TEXT UNDER STUDY:
☆ ☆ ☆ ☆ ☆

Fig. 1: Directories of earth tide data processing package ETERNA version
3.30

Digitital earth tide **data
acquisition** can be carried out with program
**RECTIDE**
(in MS-QuickBasic), which allows the sampling of data from different sensors
at 1 s or 5 s interval. After on-line subtraction of on-line computed model
tides from the data, the residuals are displayed on the colour screen of
the PC. The sampled data are numerically filtered using a symmetrical FIR
lowpass filter with zero phase shift; the filtered data are decimated to
1 min interval and the decimated data are stored on hard disk.

The** preprocessing
**of high rate earth tide data and meteorological
data can be carried out with programs **DECIMATE,
DETIDE, DESPIKE** (in Fortran 77/90) and
**PREGRED**
(in Visual C++). The data preprocessing is carried out using a **remove-restore
technique**: At first all well-known signals
(e.g. computed model tides and computed air pressure influence) are removed
with program **DETIDE**.

☆ ☆ ☆ ☆ ☆

DATASET EXCERPT:
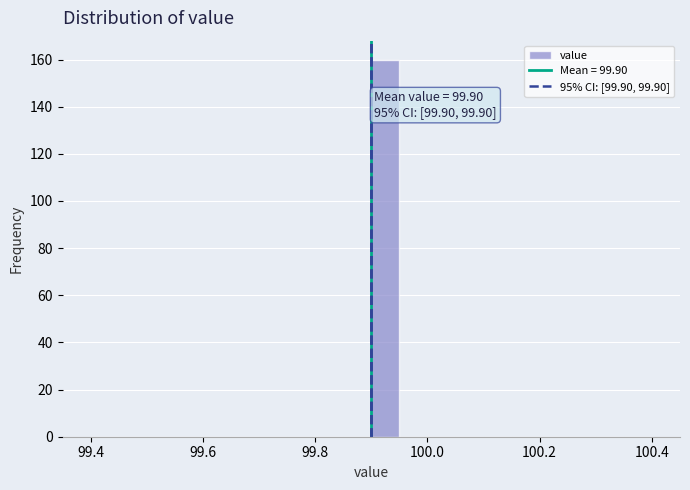

Read against the x-axis, roughly where is the centre of the tallest bar?

99.92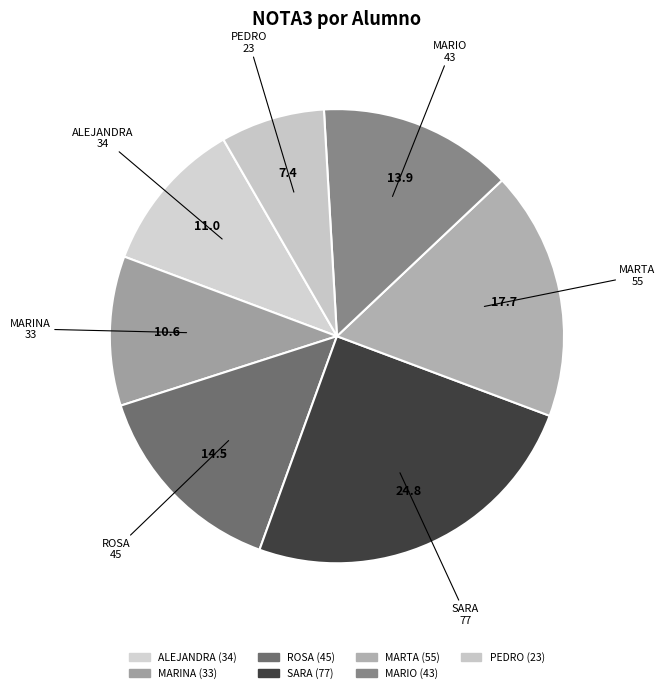

Approximately how many times larger is the value at ROSA compared to ALEJANDRA?

1.3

☆ ☆ ☆ ☆ ☆

TASK LIST:
1/ Summarize the text on earth tide data processing in two sentences.
2/ Print the passage from the text on earth tide data processing starting at "Fig. 1: Directories" and ending at "on hard disk.".

RESULTS FOR EACH TASK:
1/ Program RECTIDE samples earth tide data from different sensors at 1 s or 5 s intervals, subtracts on-line computed model tides and displays the residuals, then filters the data, decimates them to 1 min interval and stores them on hard disk. High rate earth tide and meteorological data are preprocessed with DECIMATE, DETIDE, DESPIKE and PREGRED using a remove-restore technique, in which DETIDE first removes well-known signals such as computed model tides and computed air pressure influence.

2/
Fig. 1: Directories of earth tide data processing package ETERNA version
3.30

Digitital earth tide **data
acquisition** can be carried out with program
**RECTIDE**
(in MS-QuickBasic), which allows the sampling of data from different sensors
at 1 s or 5 s interval. After on-line subtraction of on-line computed model
tides from the data, the residuals are displayed on the colour screen of
the PC. The sampled data are numerically filtered using a symmetrical FIR
lowpass filter with zero phase shift; the filtered data are decimated to
1 min interval and the decimated data are stored on hard disk.